United States Court of Appeals, Seventh Circuit
Jan 30, 1970
422 F.2d 621 (7th Cir. 1970)

Summary

In Lambert Inc. v. Starbrand Sales Corp., 422 F.2d 621 (7th Cir. 1970), the Seventh Circuit Court of Appeals applied the Supreme Court's decision in City of Norwalk to reject the defendant's argument, which was based (as in the instant case) on the law of res judicata, that the plaintiff-mortgagee was bound by a state court decree rendered in proceedings in which the mortgagee was not a party.

Summary of this case from In re Moore

Opinion

No. 17654.

January 30, 1970.

Anton Dimitroff, Indianapolis, Ind., for appellant, Barnes, Hickam, Pantzer Boyd, Indianapolis, Ind., of counsel.

W.T. Laswell, John P. Tobin, Indianapolis, Ind., Willis Hickam, Spencer, Ind., John J. Thomas, Brazil, Ind., for appellees.

Before MAJOR, Senior Circuit Judge, and CUMMINGS and KERNER, Circuit Judges.


Appellant Lambert Incorporated (Lambert) states the contested issues presented on this appeal and makes a statement of facts. Appellees Will J. Alexander and Laura A. Alexander (the Alexanders), and Anton Pittl and Karolina Pittl (the Pittls), agree with the contested issues as stated by Lambert, as well as with its statement of facts, which we adopt.

Of the numerous defendants in the court below, the Alexanders and the Pittls are the only ones who have appealed. They will sometimes be referred to as the defendants.
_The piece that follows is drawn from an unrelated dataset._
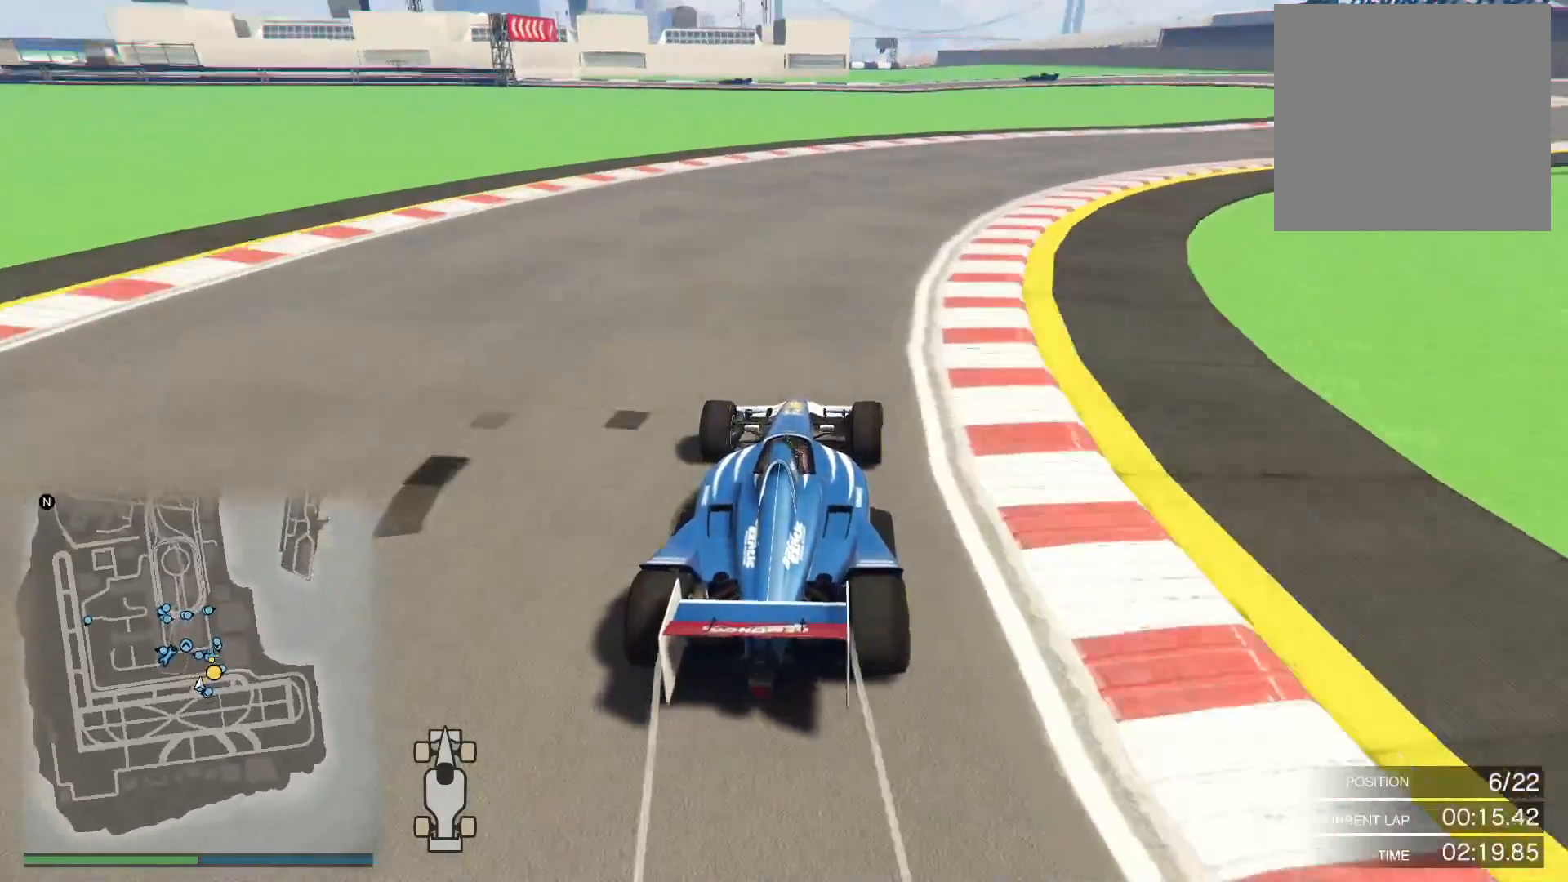
{"buttons": ["R2"], "left_stick": "right", "right_stick": "down-right", "events": []}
The contested issues are (1) whether the district court erred in holding that a state court judgment rescinding a land contract at the request of the vendor is binding on the mortgagee-assignee of the vendee in a federal court diversity action brought by the mortgagee-assignee, when the mortgagee-assignee acquired its interest prior to the commencement of the state court action and was not made a party thereto, and (2) whether the district court erred in holding that the mortgagee-assignee of the vendee under a land contract has no interest subject to foreclosure (the assignment being for security only) because of a non-assignment provision in the contract, when the vendor is assured of receiving everything to which he is entitled and the mortgagee-assignee has tendered payment in full to the vendor in accordance with a prepayment provision in the contract.

Lambert's complaint in this diversity action arose from an indebtedness due it from Starbrand Sales Corp., Walter D. Bassett and Sarah Jane Bassett (the Bassetts). Counts I, II and III of the complaint joined only these three parties as defendants and sought money judgments against them with respect to this indebtedness. A default judgment was entered against them on these three counts. This aspect of the district court proceeding is not involved on this appeal; it sets the framework for the present dispute between Lambert on the one hand and the Alexanders and Pittls on the other. Defendants claim the exclusive rights to the Bassetts' equity interest in the land in question. This is the subject matter of Counts IV and V of Lambert's complaint.

As security for their indebtedness to Lambert, the Bassetts mortgaged and assigned to it their interest as vendees under two land contracts, one with the Alexanders and the other with the Pittls as vendors. Motions for summary judgment were filed by the Alexanders and the Pittls, which were allowed, and Lambert filed cross-motions for summary judgment, which were denied. From the judgment entered thereon Lambert appeals.

The motions of the Alexanders and the Pittls were both based on res judicata, that is, that state court judgments rescinding the land contracts in their behalf were conclusive determinations binding upon Lambert. Relevant to this issue are the following dates:

October 27, 1965 —

Bassetts executed mortgage to Lambert.

February 15, 1966 —

Mortgage recorded in Owen County.

July 28, 1966 —

Bassetts executed assignment for security, in furtherance of mortgage, to Lambert.

August 5, 1966 —

Assignment for security recorded in Owen County.

September 27, 1966 —

Lambert's complaint in this action filed.

September 29, 1966 —

Lis pendens of this action filed in Owen Circuit Court.

October 17, 1966 —

Pittls and Alexanders enter their appearances by counsel in this action.

November 7, 1966 —

Pittls and Alexanders filed rescission actions in Owen Circuit Court.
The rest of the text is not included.